§ **Aim of the task**
Please repeat word for word everything in the records below, from the line containing "Reply with nothing" down to the line containing "Answer: approximately 45° to the wooden", with both of those lines included and nothing else.

[Scene geometry reasoning data]
+---+
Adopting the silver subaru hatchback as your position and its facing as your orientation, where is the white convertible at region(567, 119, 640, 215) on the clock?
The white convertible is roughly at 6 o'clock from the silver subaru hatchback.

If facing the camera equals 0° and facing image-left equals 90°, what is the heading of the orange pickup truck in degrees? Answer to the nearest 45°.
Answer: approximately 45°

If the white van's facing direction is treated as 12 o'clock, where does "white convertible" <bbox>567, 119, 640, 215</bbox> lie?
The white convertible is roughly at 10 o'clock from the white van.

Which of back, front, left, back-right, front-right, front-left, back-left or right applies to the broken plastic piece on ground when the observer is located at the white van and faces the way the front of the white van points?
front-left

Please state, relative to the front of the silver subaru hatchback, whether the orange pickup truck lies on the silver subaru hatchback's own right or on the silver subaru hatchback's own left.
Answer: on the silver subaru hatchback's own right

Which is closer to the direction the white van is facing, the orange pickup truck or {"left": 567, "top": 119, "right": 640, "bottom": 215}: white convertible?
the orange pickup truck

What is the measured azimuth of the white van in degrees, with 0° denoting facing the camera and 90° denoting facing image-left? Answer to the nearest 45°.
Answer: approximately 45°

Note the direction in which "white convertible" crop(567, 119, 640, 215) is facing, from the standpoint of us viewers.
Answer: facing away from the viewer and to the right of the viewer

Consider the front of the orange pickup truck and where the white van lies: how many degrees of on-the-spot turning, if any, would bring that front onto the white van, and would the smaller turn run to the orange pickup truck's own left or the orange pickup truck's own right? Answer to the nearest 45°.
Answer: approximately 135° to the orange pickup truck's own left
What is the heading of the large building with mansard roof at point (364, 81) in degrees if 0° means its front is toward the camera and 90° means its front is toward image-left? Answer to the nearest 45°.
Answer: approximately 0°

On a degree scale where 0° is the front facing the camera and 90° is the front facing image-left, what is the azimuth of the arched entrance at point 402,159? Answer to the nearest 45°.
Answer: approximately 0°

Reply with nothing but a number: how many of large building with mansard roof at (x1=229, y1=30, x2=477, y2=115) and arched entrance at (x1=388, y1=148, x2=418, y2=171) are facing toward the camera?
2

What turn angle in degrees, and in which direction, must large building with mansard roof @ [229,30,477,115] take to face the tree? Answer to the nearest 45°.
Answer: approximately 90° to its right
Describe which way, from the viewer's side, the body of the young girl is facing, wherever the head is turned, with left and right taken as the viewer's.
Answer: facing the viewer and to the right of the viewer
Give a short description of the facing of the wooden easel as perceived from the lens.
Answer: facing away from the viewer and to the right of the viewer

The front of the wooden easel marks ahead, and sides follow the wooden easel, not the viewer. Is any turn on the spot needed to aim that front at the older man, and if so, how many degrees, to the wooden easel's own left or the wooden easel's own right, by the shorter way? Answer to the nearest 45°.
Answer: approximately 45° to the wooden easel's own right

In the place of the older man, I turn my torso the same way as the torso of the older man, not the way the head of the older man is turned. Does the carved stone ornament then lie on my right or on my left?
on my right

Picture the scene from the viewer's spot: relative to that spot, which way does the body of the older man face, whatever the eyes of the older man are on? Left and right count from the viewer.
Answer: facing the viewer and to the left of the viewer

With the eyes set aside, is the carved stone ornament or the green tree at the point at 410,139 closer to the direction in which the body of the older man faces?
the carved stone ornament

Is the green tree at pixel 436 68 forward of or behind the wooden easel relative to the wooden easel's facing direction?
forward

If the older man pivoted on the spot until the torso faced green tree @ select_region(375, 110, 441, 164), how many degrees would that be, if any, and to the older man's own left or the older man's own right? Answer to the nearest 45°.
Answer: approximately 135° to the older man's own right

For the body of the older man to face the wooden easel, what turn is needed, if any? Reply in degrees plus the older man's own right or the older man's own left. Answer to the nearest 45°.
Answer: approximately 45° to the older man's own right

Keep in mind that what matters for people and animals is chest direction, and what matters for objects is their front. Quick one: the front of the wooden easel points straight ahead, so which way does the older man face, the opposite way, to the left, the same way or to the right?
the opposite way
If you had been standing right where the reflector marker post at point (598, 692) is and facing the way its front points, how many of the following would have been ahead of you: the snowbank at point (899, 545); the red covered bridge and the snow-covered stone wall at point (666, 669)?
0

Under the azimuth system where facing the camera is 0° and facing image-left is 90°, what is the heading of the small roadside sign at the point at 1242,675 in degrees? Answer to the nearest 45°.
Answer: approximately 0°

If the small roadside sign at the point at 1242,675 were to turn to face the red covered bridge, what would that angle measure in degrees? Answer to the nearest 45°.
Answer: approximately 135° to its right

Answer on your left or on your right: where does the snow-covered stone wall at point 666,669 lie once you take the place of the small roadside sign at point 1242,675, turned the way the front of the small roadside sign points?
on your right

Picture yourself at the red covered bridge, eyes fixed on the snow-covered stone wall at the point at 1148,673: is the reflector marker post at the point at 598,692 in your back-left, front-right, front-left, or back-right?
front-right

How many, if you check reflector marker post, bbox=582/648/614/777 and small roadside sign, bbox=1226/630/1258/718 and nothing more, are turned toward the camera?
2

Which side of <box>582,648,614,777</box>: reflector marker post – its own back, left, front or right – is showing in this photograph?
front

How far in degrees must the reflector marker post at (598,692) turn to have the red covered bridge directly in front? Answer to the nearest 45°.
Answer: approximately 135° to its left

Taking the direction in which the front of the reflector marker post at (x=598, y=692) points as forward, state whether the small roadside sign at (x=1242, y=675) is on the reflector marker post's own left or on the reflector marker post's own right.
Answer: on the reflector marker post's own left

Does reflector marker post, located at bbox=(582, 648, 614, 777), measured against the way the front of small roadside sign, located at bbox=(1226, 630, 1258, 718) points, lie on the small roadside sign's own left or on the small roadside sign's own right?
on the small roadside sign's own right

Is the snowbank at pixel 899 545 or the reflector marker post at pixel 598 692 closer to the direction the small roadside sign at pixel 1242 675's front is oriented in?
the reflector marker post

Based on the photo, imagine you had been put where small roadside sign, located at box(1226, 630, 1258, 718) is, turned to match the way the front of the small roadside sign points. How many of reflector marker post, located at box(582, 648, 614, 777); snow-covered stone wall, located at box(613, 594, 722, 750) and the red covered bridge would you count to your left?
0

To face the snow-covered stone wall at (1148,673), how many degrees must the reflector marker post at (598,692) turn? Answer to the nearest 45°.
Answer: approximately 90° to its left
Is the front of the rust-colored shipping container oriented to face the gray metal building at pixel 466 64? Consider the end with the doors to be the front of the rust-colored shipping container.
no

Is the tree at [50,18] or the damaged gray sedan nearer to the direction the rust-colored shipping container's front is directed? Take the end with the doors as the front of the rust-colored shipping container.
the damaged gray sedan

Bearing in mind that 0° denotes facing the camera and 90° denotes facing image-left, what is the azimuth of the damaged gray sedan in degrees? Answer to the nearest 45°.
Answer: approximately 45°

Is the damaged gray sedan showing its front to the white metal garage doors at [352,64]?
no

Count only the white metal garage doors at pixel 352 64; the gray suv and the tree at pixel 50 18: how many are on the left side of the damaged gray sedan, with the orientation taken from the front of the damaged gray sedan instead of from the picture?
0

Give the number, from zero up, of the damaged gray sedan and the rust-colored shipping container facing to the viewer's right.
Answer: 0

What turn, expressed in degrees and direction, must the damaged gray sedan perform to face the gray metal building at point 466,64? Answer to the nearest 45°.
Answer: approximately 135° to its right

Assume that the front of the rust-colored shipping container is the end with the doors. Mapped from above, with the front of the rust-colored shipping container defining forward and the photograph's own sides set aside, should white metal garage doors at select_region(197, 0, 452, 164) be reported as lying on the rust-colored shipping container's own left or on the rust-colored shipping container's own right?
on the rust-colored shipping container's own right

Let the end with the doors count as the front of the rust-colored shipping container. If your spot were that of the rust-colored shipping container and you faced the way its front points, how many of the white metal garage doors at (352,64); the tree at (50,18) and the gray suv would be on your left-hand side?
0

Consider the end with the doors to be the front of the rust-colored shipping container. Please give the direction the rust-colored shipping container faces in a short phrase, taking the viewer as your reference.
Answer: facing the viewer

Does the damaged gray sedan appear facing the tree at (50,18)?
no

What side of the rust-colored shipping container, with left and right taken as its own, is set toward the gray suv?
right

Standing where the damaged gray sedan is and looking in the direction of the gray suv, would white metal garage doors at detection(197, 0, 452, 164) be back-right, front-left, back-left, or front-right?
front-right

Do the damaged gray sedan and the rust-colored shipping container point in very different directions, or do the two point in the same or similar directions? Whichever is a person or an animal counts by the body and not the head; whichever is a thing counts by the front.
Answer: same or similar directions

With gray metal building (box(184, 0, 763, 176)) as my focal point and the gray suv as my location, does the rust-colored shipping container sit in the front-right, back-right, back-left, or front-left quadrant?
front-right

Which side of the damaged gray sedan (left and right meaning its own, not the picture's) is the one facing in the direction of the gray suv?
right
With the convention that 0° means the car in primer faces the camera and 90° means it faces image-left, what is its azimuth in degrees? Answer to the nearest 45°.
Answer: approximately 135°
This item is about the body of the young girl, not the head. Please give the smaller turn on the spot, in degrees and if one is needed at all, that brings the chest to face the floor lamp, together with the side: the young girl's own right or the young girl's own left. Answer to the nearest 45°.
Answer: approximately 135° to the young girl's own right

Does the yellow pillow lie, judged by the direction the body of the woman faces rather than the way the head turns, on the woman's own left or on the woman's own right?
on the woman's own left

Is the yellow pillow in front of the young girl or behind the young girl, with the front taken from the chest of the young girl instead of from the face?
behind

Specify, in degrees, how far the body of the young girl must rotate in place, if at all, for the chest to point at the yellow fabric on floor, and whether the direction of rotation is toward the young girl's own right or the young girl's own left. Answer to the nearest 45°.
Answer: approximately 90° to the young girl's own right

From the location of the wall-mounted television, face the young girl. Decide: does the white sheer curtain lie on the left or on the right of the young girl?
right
+---+
§ **Result for this task**
Reply with nothing but a number: how many of large building with mansard roof at (x1=229, y1=30, x2=477, y2=115) and arched entrance at (x1=388, y1=148, x2=418, y2=171) are facing toward the camera?
2

What turn angle in degrees, and in which direction, must large building with mansard roof @ [229,30,477,115] take to face the tree? Answer to the nearest 45°.
Answer: approximately 90° to its right
Describe which way, from the viewer's side, the body of the young girl is facing, wherever the head is turned, with left and right taken as the viewer's.
Answer: facing the viewer and to the right of the viewer
Give a short description of the facing of the wooden easel as perceived from the lens.
Answer: facing away from the viewer and to the right of the viewer

The front of the wooden easel marks ahead, and sides follow the wooden easel, not the viewer. Is any turn on the spot needed to aim that front at the older man, and if so, how many degrees, to the wooden easel's own left or the wooden easel's own right, by the shorter way? Answer to the nearest 45°.
Answer: approximately 45° to the wooden easel's own right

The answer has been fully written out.